Influencer la vie locale
Depuis les années 70, l’Organisation des nations unies pour l’éducation, la science et la culture (UNESCO) promeut l’éducation et la formation tout au long de la vie, une notion qui s’est développée à partir des concepts de « formation continue », et d’« éducation récurrente », notamment. Bien avant cela, certains pays occidentaux avaient toutefois déjà créé leur propre système de formation des adultes. Ce fut le cas dès 1905 en Allemagne avec les Volkshochschulen – il en existe aujourd’hui plus d’un millier. Aux Etats-Unis, les premières universités populaires datent de 1901. En Asie, la Corée du Sud a introduit en 1997 un système flexible d’unités d’enseignement qui peuvent être délivrées par différentes institutions offrant des formations pour adultes – cumulées, les unités d’enseignement permettent d’obtenir un diplôme.
En comparaison, l’histoire des universités populaires à Taiwan est très récente. Ces dernières exercent toutefois une influence non négligeable sur l’élaboration des politiques locales. En 2013, l’Université de quartier de Beitou a ainsi fédéré des associations et des habitants de l’arrondissement pour y ramener l’ancienne gare qui avait été démontée puis reconstruite dans la ville de Changhua, où elle avait fini par tomber en ruine. L’université a aussi organisé le premier référendum consultatif local de l’histoire de Taiwan – il portait sur un projet de téléphérique. La même année, l’Université de quartier de Yonghe, à New Taipei, a présenté l’éco-plan Zhonghe-Yonghe, un projet d’urbanisme pour les deux arrondissements voisins destiné à créer davantage d’espaces verts pour les loisirs des habitants.
Capital social
Au cours de leurs vingt années d’existence, les universités populaires et de quartier ont su stimuler la participation des habitants et encourager ces derniers à se rendre mutuellement des services. Les liens ainsi créés représentent un important capital social. Pendant l’épidémie de syndrome respiratoire aigu sévère, en 2003, ces institutions ont ainsi pu jouer, grâce à leurs nombreux relais au sein de la population, un rôle de premier plan dans la diffusion des conseils sanitaires.
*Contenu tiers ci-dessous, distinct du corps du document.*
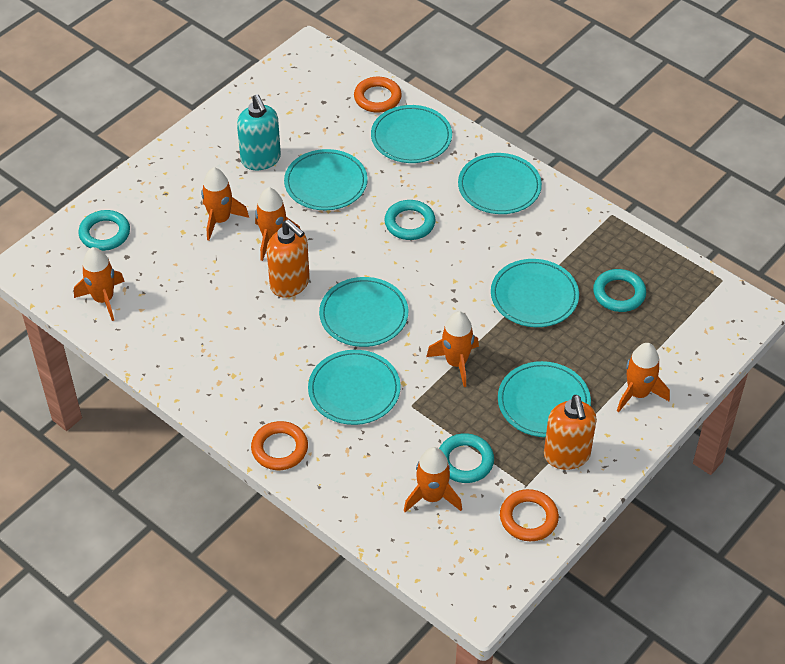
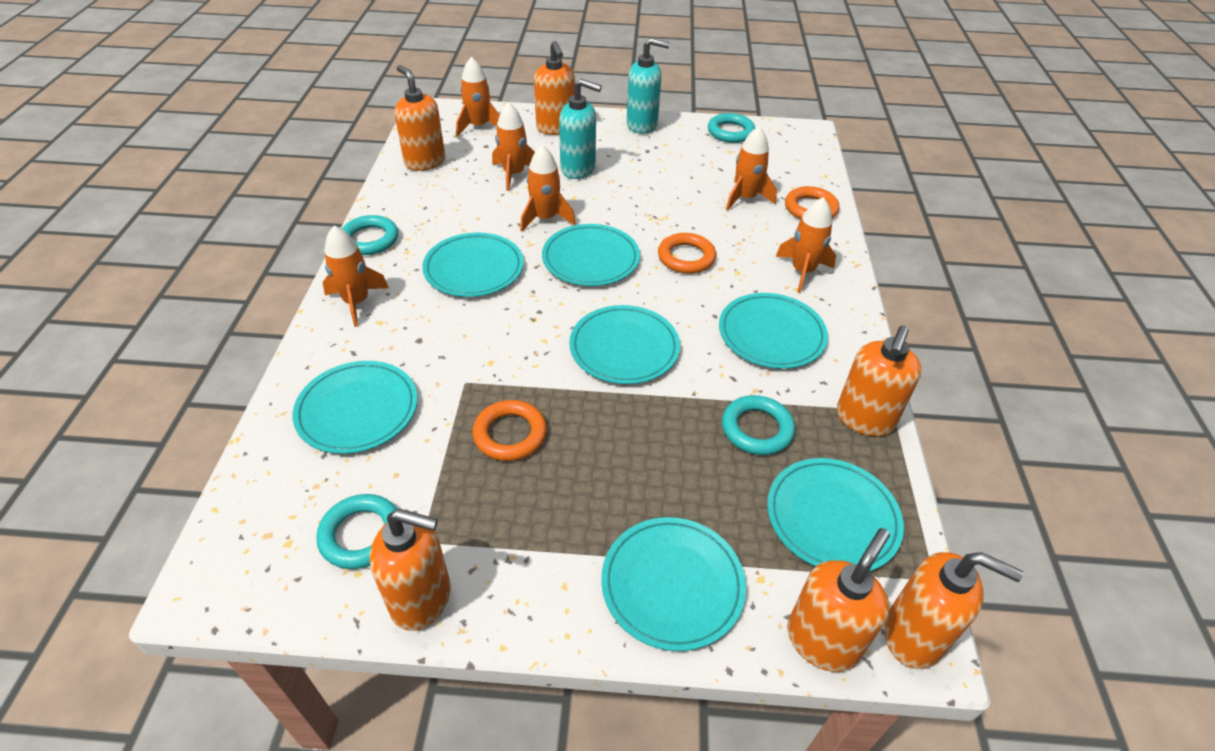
orange soap dispenser: [267,219,310,298] [544,395,597,470] = 2 -> [370,509,451,631] [394,65,445,171] [534,41,575,135] [787,528,890,672] [837,326,922,436] [884,552,1023,669] = 6
turquoise soap dispenser: [237,94,281,170] = 1 -> [559,79,602,179] [626,38,670,134] = 2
En 2009, le typhon Morakot provoquait d’importantes inondations et des glissements de terrain à Kaohsiung et dans le district voisin de Pingtung, à la pointe sud de Taiwan. L’Université populaire Chi-Mei et ses neuf antennes locales, dont celles implantées dans les villages de Namasia et de Jiaxian, particulièrement touchés par la catastrophe, ont été en première ligne et ont mis à profit leurs réseaux de mobilisation rurale pour venir en aide aux sinistrés. Quelques semaines plus tard, le bureau des Affaires sociales de la municipalité de Kaoshiung a fait appel à l’université populaire pour former son personnel dans le but de contribuer aux efforts de reconstruction et d’aider la population à surmonter cette épreuve.
En 2013, l’Université de quartier de Wanhua, à Taipei, et le centre de service social de l’arrondissement ont lancé l’opération « Artistes urbains dans la rue ». Des personnes sans domicile fixe – elles sont nombreuses dans cet arrondissement, notamment autour du temple de Longshan – ont été invitées à peindre leur propre histoire. L’idée des organisateurs était de modifier l’image stigmatisante associée au quartier et d’aider les personnes sans domicile fixe à reprendre confiance en elles.
Avec aujourd’hui plus de 80 universités populaires et de quartier, la réflexion sur la mission de ces établissements se poursuit. Viviers de militantisme, ils font de l’éducation un vecteur d’implication citoyenne au sein des territoires qu’ils desservent. A l’heure de la mondialisation, ils creusent un sillon d’une richesse infinie.